Not all bot traffic is hostile. For example, online retailers often welcome search engine spiders and shopping engine bots. But eCommerce sites and web applications need to inspect all incoming traffic and identify its source, so that all requests originating from hostile non-human sources is blocked. Reblaze offers sophisticated bot management, allowing site owners to exclude hostile bots from sites, web applications, and APIs.

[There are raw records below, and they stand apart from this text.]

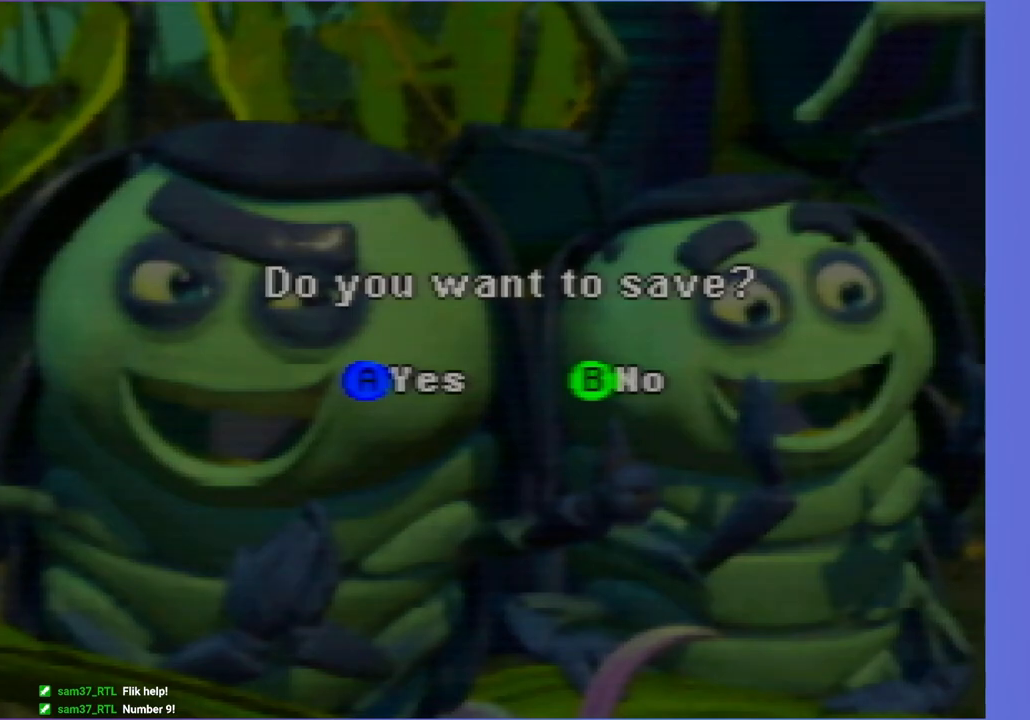
{"buttons": [], "left_stick": "center", "events": [[50, "A", "down"], [167, "A", "up"]]}
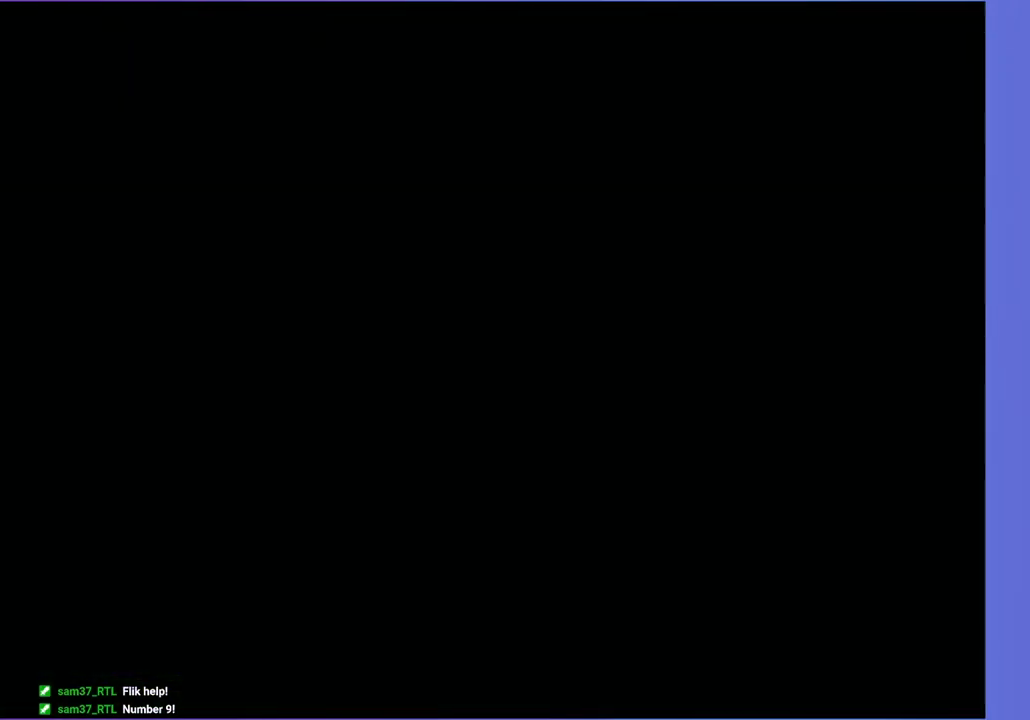
{"buttons": [], "left_stick": "center", "events": []}
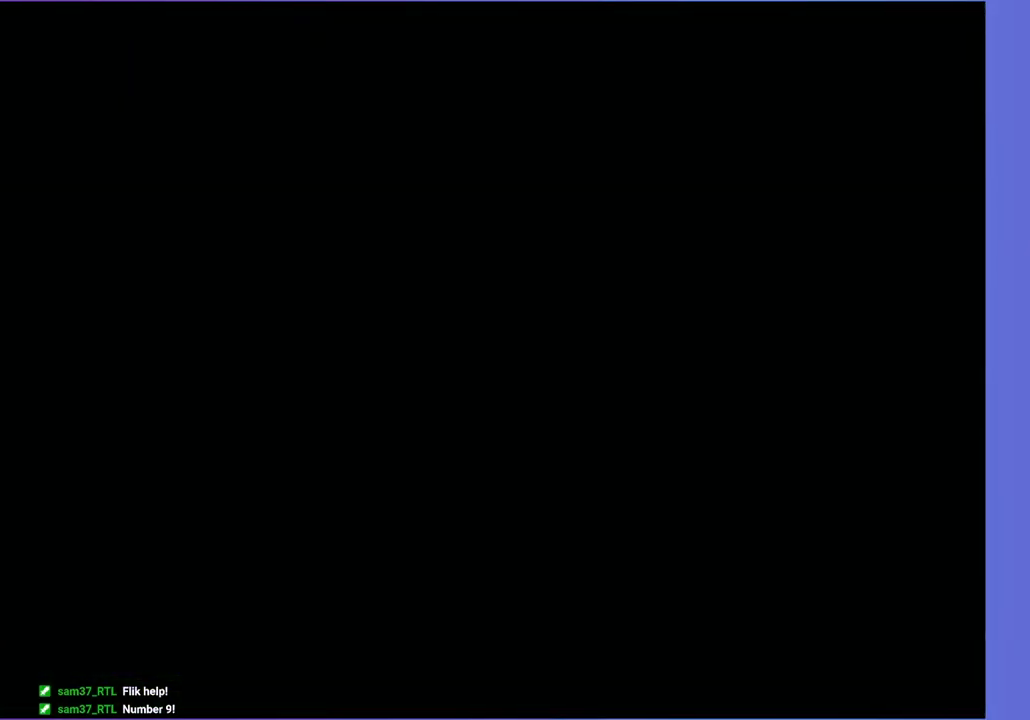
{"buttons": [], "left_stick": "center", "events": []}
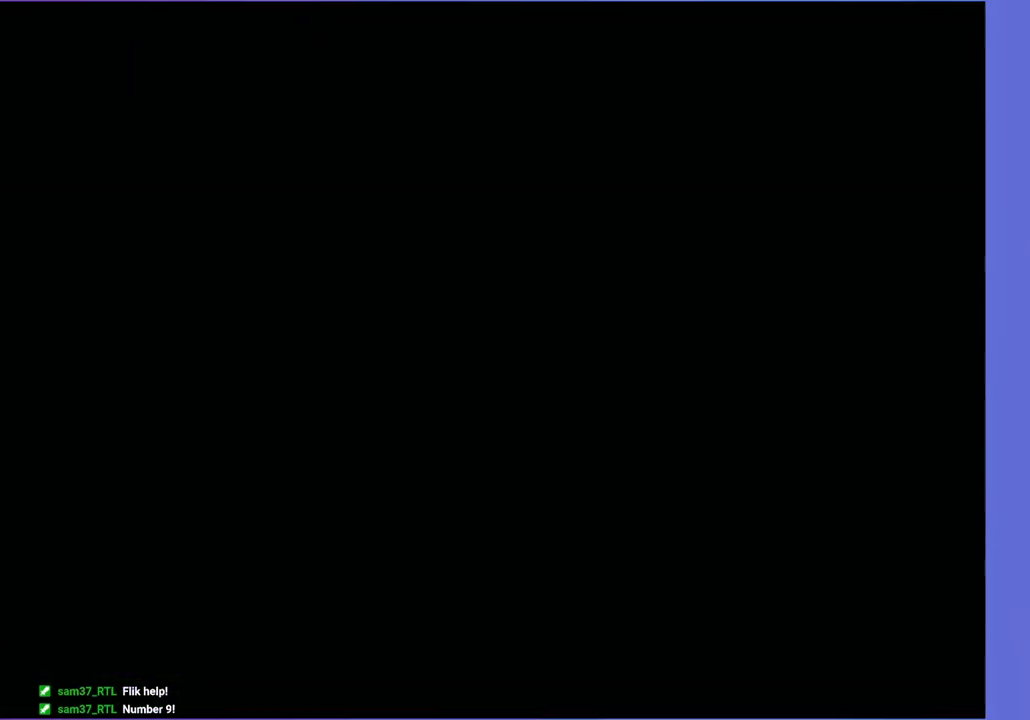
{"buttons": [], "left_stick": "center", "events": []}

Reblaze performs its bot mitigation with near-zero latency (~0.5 ms), allowing the protected sites to remain performant to their customers. Incoming traffic passes rapidly through a multi-stage filtering process, including fine-grained ACLs, user/browser environment detection, blacklisting, signature detection, geolocation screening, dynamic rate limiting, anomaly detection, biometric behavioral profiling, and more.
Other Attack Patterns
In addition to the threats described above, cybersecurity teams need to defend against a variety of other attacks as well. These include:
Malicious actors, including rival marketplaces, can configure bots that automatically place in-demand merchandise into carts. This tactic is frequently used to try thwart sales and prevent trending SKUs from gaining traction during the run-up to peak buying periods. Depending on the eCommerce site’s configuration and backend ERP, this can have the same effect on inventory management systems as real orders. This artificially depletes inventory, and causes the product to display to real prospective customers as being out of stock. Clearly, this form of bot attack can cause major losses to business owners.

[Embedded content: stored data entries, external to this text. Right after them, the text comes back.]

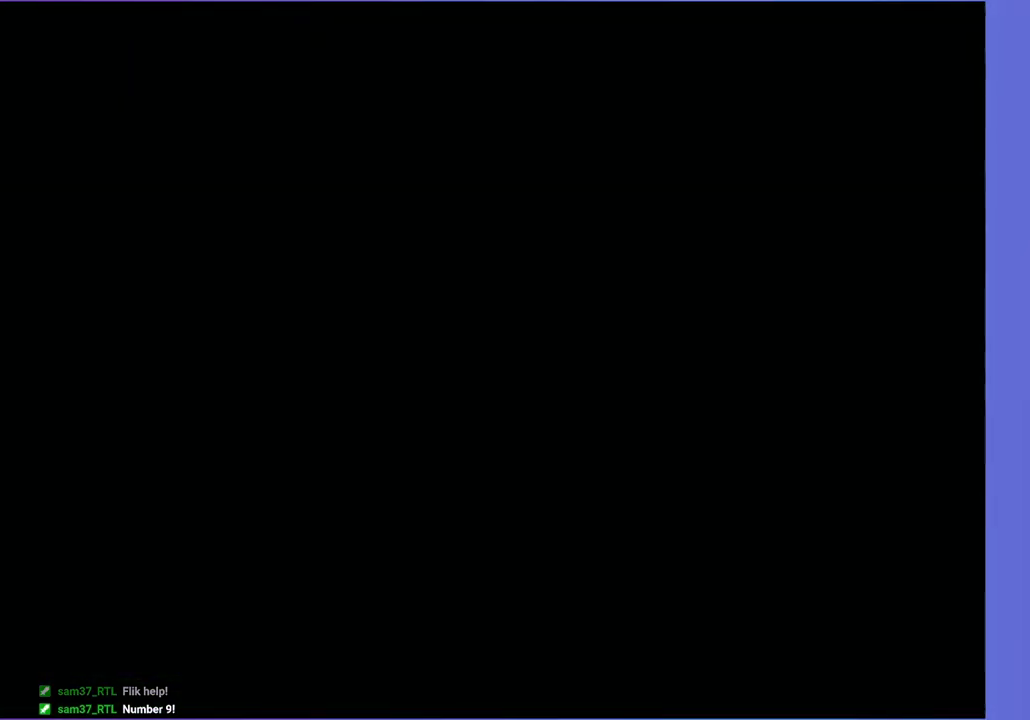
{"buttons": [], "left_stick": "center", "events": []}
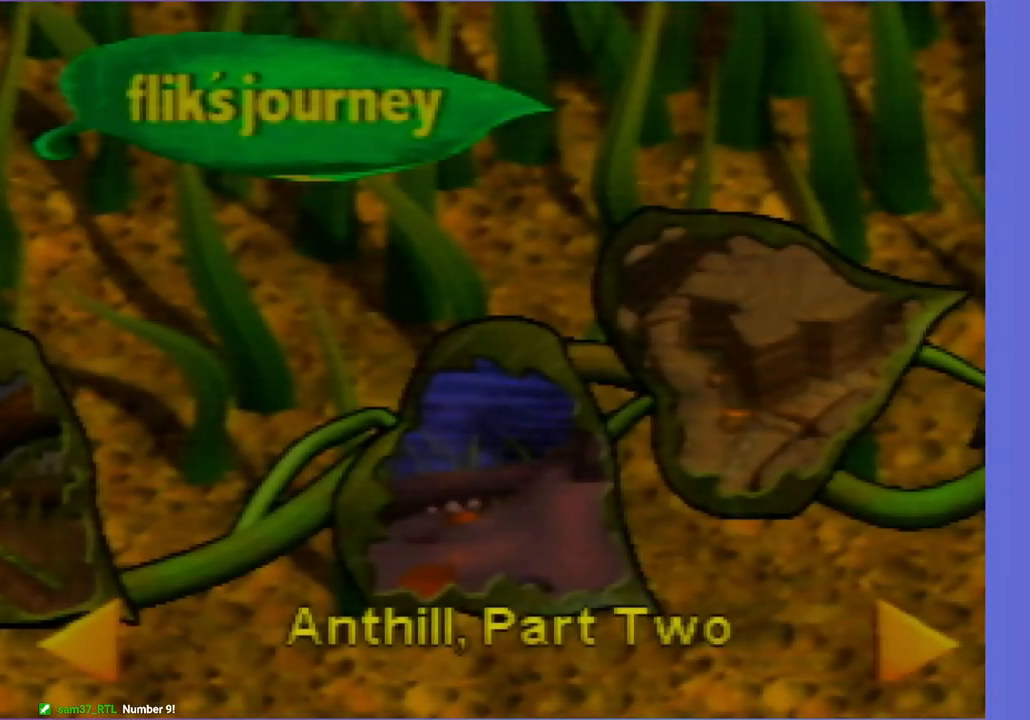
{"buttons": [], "left_stick": "center", "events": [[350, "Z", "down"], [450, "Z", "up"]]}
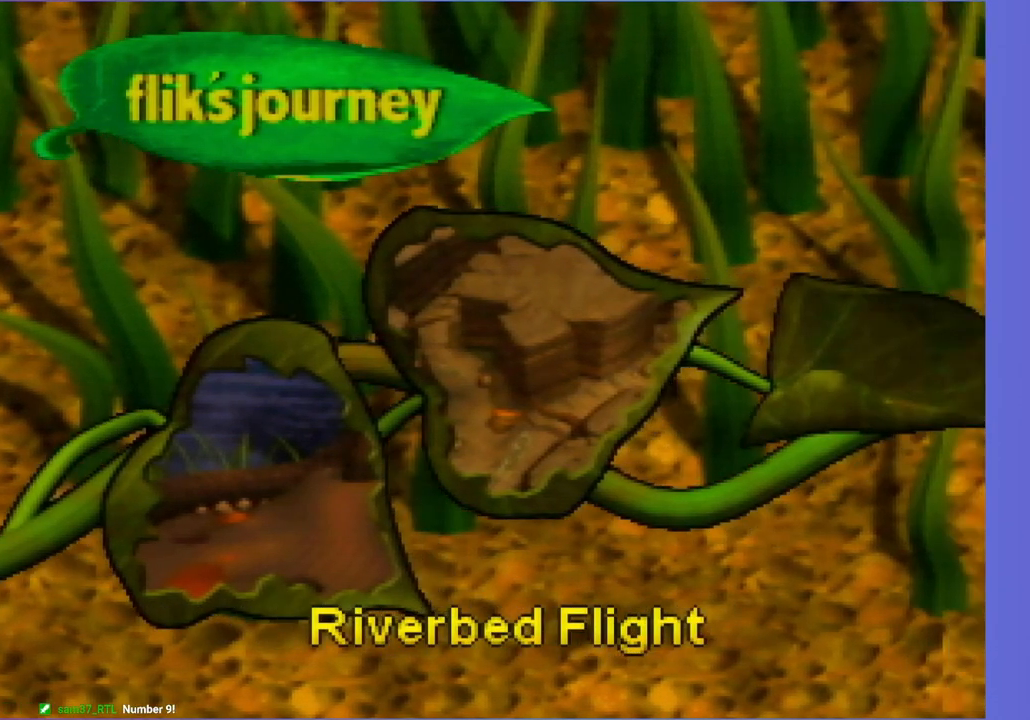
{"buttons": [], "left_stick": "center", "events": [[50, "Z", "down"], [150, "Z", "up"], [217, "Z", "down"], [317, "Z", "up"], [383, "Z", "down"], [483, "Z", "up"]]}
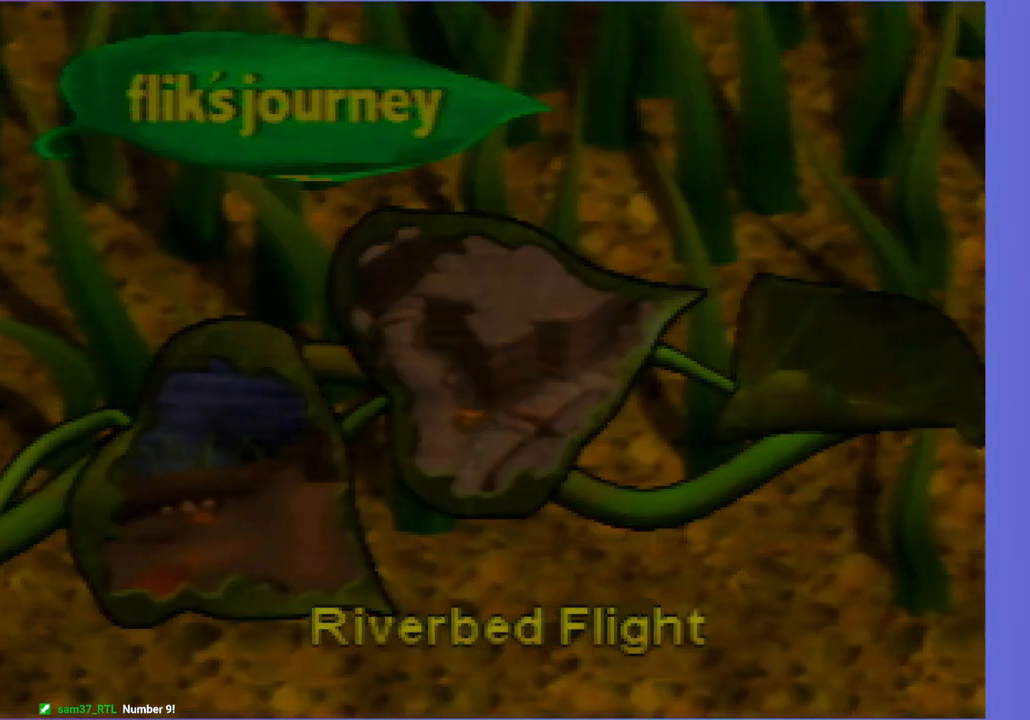
{"buttons": [], "left_stick": "center", "events": [[100, "Z", "down"], [267, "Z", "up"], [283, "Z", "down"], [317, "Z", "up"], [417, "Z", "down"], [500, "Z", "up"]]}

Advertising fraud involves bots mimicking the behavior of real users by clicking on pay-per-click (PPC) banner and text advertisements overlaid upon an eCommerce marketplace. This has the result of upping advertisers’ PPC spends and degrading their ROI, thereby discouraging them from continuing to run campaigns with that marketplace. Over time, it will also damage the ability of the site to run ads from that network.
False Account Creation and Bot-Bidding
In auction-based marketplaces, bots can be used to artificially drive up bids. To do this, fake bot accounts need to be created. Reblaze inspects not only the technical parameters (such as the user agent and IP address) of new account registrations, but also the behavior of these “users”, comparing their actions to biometric behavioral profiles constructed by Machine Learning from accrued behavioral data of legitimate users. Attempts at automated account creation are flagged and blocked. This creates a vital second line of defense to methods such as reCAPTCHA, ensuring that only legitimate users are allowed to create accounts—not only on auction sites, but on all types of eCommerce sites and web applications.

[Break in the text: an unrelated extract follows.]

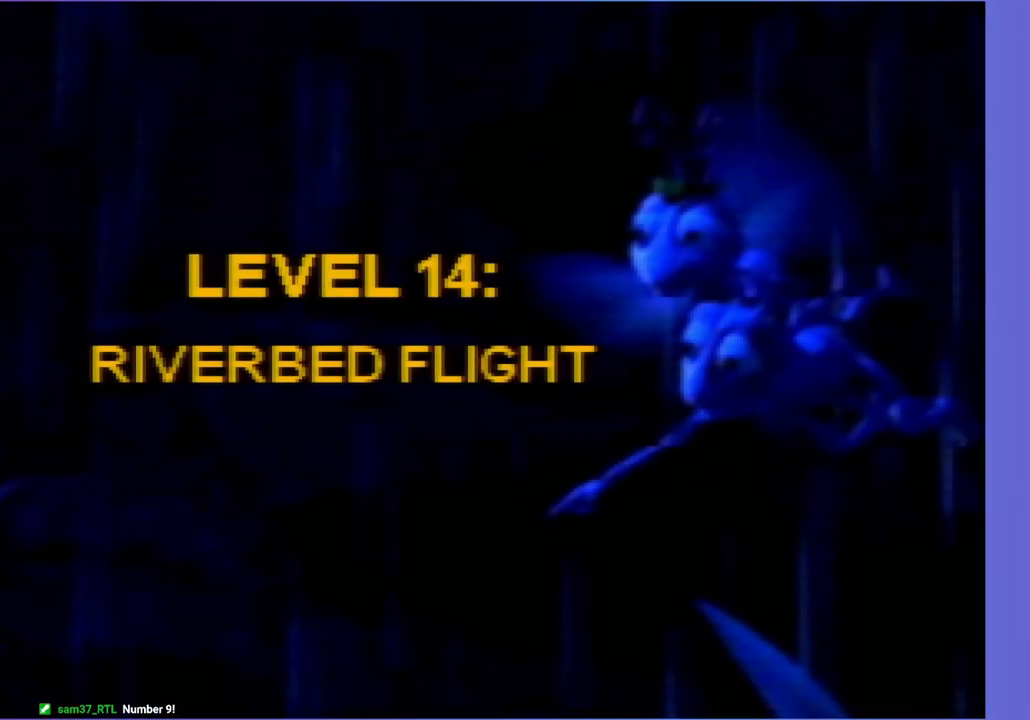
{"buttons": ["Z"], "left_stick": "center", "events": [[100, "Z", "down"], [200, "Z", "up"], [300, "Z", "down"], [367, "Z", "up"], [450, "Z", "down"]]}
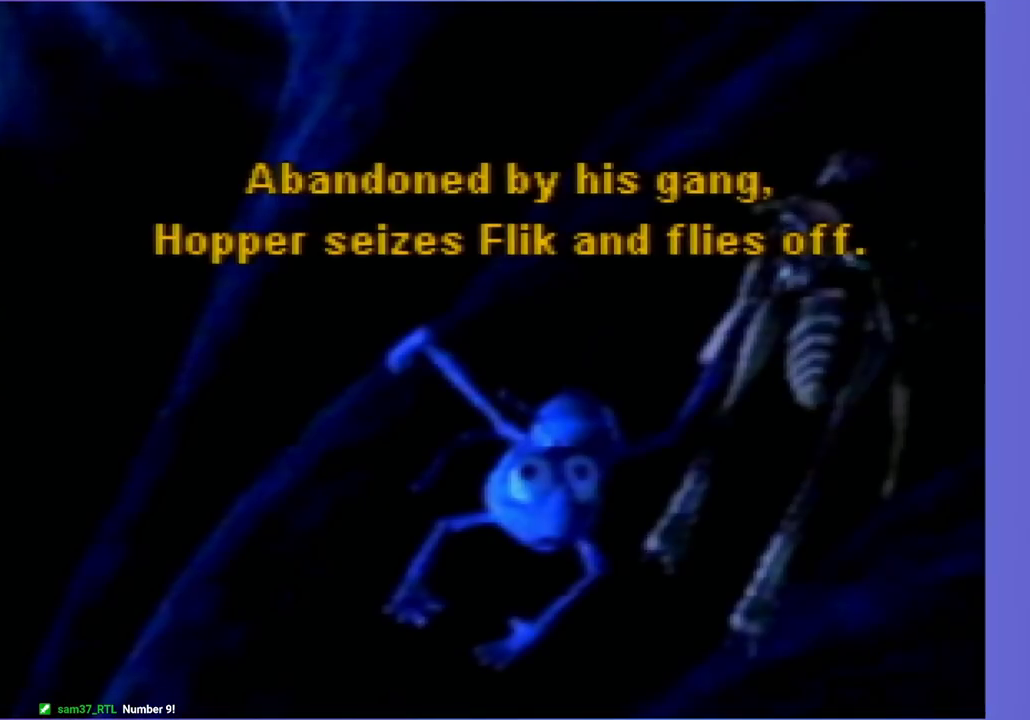
{"buttons": ["Z"], "left_stick": "up", "events": [[50, "Z", "up"], [117, "Z", "down"], [233, "Z", "up"], [333, "Z", "down"], [400, "Z", "up"], [467, "left_stick", "up"], [483, "Z", "down"]]}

Credential Stuffing and Account Takeover
Credential stuffing involves malicious bots “stuffing” usernames and passwords into eCommerce sites in order to gain access to accounts. The credentials used are usually obtained from data breaches of other sites, whether obtained directly or purchased on the black market. Once bots gain access, they can attempt to change credentials to lock out their rightful owners. Those operating the accounts can use them to fraudulently buy goods or perform other illicit activities.
Finally, eCommerce websites are liable to have their pricing data and other content scraped by competitors (which then undercut their prices), or by data aggregators which sell it for a variety of purposes—most of which are ultimately harmful to the victimized site.
The Need for a Multifaceted Approach
Large eCommerce websites present a wide variety of opportunities for illicit gain. Thus, they are likely to remain, for the foreseeable future, heavily targeted by cybercriminals.
eCommerce sites face a variety of threats: everything from competing retailers trying to suppress their competitors by orchestrating DDoS attacks around peak purchasing periods, to cybercriminals building networks of compromised or fake accounts with credentials obtained from data breaches.
To protect against these threats, eCommerce site owners need to operate multifaceted protection systems that include a next-generation WAF, DDoS protection, sophisticated bot detection, and behavioral analysis tools.